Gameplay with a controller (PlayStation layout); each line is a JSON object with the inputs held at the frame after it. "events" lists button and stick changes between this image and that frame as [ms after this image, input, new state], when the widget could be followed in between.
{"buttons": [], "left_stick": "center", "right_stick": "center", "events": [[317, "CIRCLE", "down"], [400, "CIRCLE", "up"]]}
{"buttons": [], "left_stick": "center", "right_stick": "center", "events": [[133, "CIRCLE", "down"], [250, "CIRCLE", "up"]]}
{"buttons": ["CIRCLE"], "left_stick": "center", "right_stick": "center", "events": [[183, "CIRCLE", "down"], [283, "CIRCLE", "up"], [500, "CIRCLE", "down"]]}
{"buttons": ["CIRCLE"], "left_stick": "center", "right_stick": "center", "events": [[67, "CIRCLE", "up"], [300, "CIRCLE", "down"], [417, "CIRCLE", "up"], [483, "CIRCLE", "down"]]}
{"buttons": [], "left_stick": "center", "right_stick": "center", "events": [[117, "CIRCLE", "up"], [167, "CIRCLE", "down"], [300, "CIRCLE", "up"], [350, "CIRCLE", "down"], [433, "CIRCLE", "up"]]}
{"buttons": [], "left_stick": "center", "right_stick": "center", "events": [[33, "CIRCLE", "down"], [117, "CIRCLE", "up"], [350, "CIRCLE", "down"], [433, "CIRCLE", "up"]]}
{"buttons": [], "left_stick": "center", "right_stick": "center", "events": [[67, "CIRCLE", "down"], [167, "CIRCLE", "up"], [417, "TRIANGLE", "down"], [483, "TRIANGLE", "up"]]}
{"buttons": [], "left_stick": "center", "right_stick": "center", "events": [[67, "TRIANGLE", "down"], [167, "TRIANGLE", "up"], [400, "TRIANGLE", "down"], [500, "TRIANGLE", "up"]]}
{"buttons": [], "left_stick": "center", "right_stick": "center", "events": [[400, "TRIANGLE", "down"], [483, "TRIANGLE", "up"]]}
+===+
- [Exercise description]:
Set the data down again in full, exactly as given.

- [Response to the task]:
Gameplay with a controller (PlayStation layout); each line is a JSON object with the inputs held at the frame after it. "events" lists button and stick changes between this image and that frame as [ms after this image, input, new state], when the widget could be followed in between.
{"buttons": [], "left_stick": "center", "right_stick": "center", "events": [[317, "CIRCLE", "down"], [400, "CIRCLE", "up"]]}
{"buttons": [], "left_stick": "center", "right_stick": "center", "events": [[133, "CIRCLE", "down"], [250, "CIRCLE", "up"]]}
{"buttons": ["CIRCLE"], "left_stick": "center", "right_stick": "center", "events": [[183, "CIRCLE", "down"], [283, "CIRCLE", "up"], [500, "CIRCLE", "down"]]}
{"buttons": ["CIRCLE"], "left_stick": "center", "right_stick": "center", "events": [[67, "CIRCLE", "up"], [300, "CIRCLE", "down"], [417, "CIRCLE", "up"], [483, "CIRCLE", "down"]]}
{"buttons": [], "left_stick": "center", "right_stick": "center", "events": [[117, "CIRCLE", "up"], [167, "CIRCLE", "down"], [300, "CIRCLE", "up"], [350, "CIRCLE", "down"], [433, "CIRCLE", "up"]]}
{"buttons": [], "left_stick": "center", "right_stick": "center", "events": [[33, "CIRCLE", "down"], [117, "CIRCLE", "up"], [350, "CIRCLE", "down"], [433, "CIRCLE", "up"]]}
{"buttons": [], "left_stick": "center", "right_stick": "center", "events": [[67, "CIRCLE", "down"], [167, "CIRCLE", "up"], [417, "TRIANGLE", "down"], [483, "TRIANGLE", "up"]]}
{"buttons": [], "left_stick": "center", "right_stick": "center", "events": [[67, "TRIANGLE", "down"], [167, "TRIANGLE", "up"], [400, "TRIANGLE", "down"], [500, "TRIANGLE", "up"]]}
{"buttons": [], "left_stick": "center", "right_stick": "center", "events": [[400, "TRIANGLE", "down"], [483, "TRIANGLE", "up"]]}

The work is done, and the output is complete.